Manor house in Latvia

Dzērbene Manor (Dzērbenes muižas pils; Schloß Serben) is a manor house in the Dzērbene Parish of Cēsis Municipality in the Vidzeme region of Latvia.

== History ==
Modern manor house is built on the place where old Dzērbene medieval castle once stood. Dzērbene manor is mentioned for the first time in 1555 when it was presented to chancellor of Archbishopric of Riga Christoph Sturz.
In 1556 old castle was destroyed by army of Livonian Order and in 1577 also by Muscovites.
During period of Swedish Livonia Dzērbene manor was owned by Svante Banner. After Great Northern War Dzērbene manor complex with more than 20 buildings became property of Russian Empire. In 1771 Russian empress Catherine II presented property to the major-general Otto Adolf Weismann von Weißenstein. His descendants owned the manor until 1891.
From 1891 property was owned by von Lauwdohn family. Manor house was burned during Russian Revolution of 1905 but was rebuilt later. During the First World War the manor saw further damage and its last owners departed for Germany.

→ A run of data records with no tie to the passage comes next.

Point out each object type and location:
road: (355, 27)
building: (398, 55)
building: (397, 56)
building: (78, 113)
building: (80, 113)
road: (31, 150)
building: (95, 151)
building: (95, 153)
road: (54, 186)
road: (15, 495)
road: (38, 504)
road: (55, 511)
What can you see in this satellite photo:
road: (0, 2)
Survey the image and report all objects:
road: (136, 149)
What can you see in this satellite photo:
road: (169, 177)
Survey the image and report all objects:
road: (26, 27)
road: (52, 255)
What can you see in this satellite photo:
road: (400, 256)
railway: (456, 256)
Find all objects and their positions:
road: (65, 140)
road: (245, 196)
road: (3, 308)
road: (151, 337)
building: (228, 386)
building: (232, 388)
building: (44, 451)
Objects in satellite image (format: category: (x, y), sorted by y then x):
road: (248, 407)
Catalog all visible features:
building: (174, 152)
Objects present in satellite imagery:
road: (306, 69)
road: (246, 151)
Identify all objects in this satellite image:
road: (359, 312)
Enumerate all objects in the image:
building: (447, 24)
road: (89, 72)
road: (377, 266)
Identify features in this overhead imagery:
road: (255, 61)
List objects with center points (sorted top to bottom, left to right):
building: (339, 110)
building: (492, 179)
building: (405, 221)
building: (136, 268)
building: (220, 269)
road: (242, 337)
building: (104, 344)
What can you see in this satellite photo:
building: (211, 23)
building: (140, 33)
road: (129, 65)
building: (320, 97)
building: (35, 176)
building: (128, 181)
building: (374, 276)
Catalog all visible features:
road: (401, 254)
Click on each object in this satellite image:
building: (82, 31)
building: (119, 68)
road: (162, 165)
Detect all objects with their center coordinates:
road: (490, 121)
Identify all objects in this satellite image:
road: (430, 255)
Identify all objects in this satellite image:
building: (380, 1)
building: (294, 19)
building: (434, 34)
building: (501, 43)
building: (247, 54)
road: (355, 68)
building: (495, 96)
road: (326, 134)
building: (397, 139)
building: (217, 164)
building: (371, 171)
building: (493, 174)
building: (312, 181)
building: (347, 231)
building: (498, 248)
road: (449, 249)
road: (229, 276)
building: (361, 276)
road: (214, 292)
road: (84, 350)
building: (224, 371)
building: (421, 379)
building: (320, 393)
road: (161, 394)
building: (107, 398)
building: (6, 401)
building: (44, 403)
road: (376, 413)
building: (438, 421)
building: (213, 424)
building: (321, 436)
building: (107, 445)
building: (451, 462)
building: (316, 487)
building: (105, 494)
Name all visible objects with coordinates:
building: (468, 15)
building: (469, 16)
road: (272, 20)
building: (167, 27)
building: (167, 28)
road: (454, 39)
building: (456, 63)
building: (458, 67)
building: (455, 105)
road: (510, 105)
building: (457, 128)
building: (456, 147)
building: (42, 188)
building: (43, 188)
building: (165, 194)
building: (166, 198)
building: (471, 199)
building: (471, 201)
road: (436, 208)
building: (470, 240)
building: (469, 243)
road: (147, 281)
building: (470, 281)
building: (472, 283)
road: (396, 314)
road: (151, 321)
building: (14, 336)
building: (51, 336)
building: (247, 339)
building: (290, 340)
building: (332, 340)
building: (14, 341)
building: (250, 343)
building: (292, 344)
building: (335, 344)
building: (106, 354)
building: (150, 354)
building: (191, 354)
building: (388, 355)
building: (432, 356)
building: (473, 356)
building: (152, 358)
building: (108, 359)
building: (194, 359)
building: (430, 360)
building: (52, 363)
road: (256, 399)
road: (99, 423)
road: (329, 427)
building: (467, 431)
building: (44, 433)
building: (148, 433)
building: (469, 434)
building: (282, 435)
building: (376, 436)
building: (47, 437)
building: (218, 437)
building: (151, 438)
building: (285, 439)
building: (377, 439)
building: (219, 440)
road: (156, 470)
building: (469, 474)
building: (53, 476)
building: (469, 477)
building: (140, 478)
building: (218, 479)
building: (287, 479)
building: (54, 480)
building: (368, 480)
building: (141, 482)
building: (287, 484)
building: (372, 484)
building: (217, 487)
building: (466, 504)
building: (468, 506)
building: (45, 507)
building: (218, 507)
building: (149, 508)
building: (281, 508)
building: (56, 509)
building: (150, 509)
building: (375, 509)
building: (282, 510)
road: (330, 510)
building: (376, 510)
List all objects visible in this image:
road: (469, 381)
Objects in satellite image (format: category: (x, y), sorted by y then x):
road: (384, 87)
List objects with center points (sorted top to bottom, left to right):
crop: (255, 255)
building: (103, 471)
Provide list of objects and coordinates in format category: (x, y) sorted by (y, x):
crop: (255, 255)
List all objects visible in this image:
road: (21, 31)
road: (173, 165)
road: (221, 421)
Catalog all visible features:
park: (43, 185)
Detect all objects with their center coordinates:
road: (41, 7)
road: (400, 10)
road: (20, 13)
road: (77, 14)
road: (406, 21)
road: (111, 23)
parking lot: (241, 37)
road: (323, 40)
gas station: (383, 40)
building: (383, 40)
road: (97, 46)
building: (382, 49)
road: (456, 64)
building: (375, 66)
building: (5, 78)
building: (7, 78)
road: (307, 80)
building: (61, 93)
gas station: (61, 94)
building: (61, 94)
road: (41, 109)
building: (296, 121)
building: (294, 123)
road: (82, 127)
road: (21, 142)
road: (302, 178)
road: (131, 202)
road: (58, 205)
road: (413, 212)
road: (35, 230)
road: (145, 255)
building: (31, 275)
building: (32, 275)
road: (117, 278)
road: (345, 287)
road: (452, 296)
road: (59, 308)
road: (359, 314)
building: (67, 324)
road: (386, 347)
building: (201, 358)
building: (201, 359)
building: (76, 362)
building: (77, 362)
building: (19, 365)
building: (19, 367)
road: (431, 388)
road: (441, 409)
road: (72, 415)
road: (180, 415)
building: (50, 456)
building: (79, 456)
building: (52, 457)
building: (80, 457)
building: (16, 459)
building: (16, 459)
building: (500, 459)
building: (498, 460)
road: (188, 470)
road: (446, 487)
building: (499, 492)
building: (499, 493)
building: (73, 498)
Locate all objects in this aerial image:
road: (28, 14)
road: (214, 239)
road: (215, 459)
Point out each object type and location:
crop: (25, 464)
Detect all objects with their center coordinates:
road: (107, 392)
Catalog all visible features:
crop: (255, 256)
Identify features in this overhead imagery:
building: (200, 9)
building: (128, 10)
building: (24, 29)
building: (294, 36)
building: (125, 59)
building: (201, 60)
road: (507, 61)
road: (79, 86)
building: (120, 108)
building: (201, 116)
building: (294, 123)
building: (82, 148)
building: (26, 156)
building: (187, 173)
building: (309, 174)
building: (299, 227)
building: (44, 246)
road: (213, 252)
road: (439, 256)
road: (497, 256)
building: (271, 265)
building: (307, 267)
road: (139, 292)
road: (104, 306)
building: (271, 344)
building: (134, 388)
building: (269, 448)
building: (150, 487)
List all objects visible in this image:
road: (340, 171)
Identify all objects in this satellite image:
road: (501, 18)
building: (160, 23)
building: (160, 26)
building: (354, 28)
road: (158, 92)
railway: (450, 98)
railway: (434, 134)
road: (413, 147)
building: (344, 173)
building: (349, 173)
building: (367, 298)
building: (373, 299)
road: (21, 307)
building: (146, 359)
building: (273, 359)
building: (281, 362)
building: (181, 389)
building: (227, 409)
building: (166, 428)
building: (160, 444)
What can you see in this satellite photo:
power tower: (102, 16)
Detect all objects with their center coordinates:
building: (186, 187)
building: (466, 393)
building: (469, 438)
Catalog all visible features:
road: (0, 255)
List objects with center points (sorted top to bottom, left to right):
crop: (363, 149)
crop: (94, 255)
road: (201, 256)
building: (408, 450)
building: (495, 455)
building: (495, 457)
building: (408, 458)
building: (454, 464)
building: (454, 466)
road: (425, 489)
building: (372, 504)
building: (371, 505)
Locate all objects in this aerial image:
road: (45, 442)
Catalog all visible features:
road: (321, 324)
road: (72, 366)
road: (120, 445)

After the Latvian agrarian reform of 1920 manor building and lands was nationalized and divided into 144 new farms. Manor building was restored and in 1927 Technical school of agriculture was located there.
After the Second World war and one more fire in 1947 building was reconstructed in 1949 and still was occupied by agricultural school. In the 1980s building became property of local sovkhoz Dzērbene.
The building currently houses the Dzērbene parish administration offices, a community center, a music school, and a coffee shop.

Current manor building was built near the end of the 18th century in Classical style. A large Neo-Gothic tower was added near the end of the 19th century.